2. Three-Dimensional Molecular Imaging with LAESI
 A three-axis translation stage was positioned with precision motorized actuators (LTA-HS, Newport corp., Irvine, Calif.) to scan the sample surface while keeping all other components of the LAESI setup in place. The actuators had a travel range of 50 mm and a minimum incremental motion of 0.1 μm. Thus, the ultimate resolution was determined by the focusing of the incident laser beam and the dimensions of the ablation craters (about 350 μm in diameter). To avoid the overlapping of the probed areas, the sample surface was scanned at a step size of 500 μm in the X and Y directions. At each coordinate, the cross-section of the live tissues were analyzed with 6 laser pulses while the generated ions were recorded for 30 seconds with the mass spectrometer. Under these settings, three-dimensional imaging of a 12.5×10.5 mm2 area required a total analysis time of about 5 hours. Higher repetition rates for laser ablation and a lowered ion collection time can significantly shorten this analysis time in future applications.

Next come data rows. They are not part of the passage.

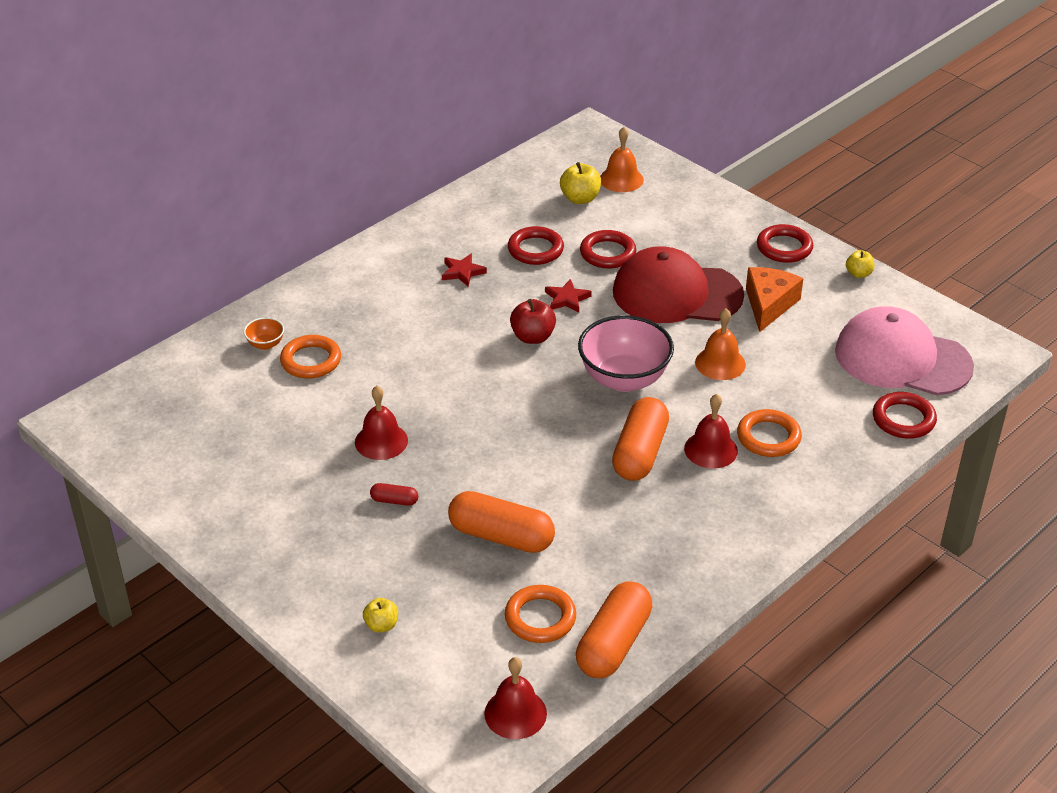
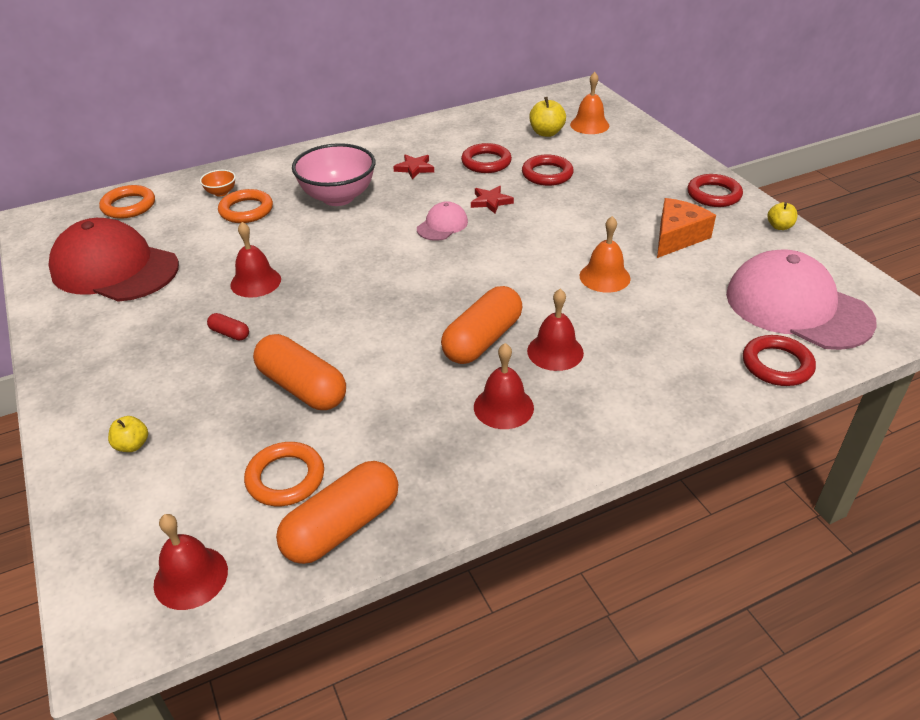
camera: 20 degrees right, 0 degrees up
red apple [510,299,556,344] -> pink cap [417,201,468,241]
pink bowl [578,315,674,392] -> pink bowl moved to [292,143,376,206]
red cap [613,246,744,323] -> red cap moved to [48,218,179,302]
orange ring [737,409,802,457] -> orange ring moved to [99,185,155,219]
none -> red bell [474,343,534,429]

A software was written in-house (LabView 8.0) to position the translation stage and render the analysis times to the corresponding X-Y coordinates and laser pulses. The exported data sets of mass-selected ions were converted into three dimensional distributions and were presented in contour plot images with a scientific visualization package (Origin 7.0, OriginLab Co., Northampton, Mass.). 3. Chemicals
 Glacial acetic acid (TraceSelect grade) and gradient grade water and methanol were obtained from Sigma Aldrich and were used as received. The Easter lily (Spathiphyllum Lynise) and Zebra plant (Aphelandra Squamosa) were purchased from a local florist at an approximate age of one and a half years. The plants were watered every 2 days with about 300 mL tap water to keep their soil moderately moist to touch. No fertilizer was used during the experiments. Temperature and light conditions were 20-25° C. in light shade, protected from direct sun.
 It will be clear to a person of ordinary skill in the art that the above embodiments may be altered or that insubstantial changes may be made without departing from the scope of the invention. Accordingly, the scope of the invention is determined by the scope of the following claims and their equitable equivalents.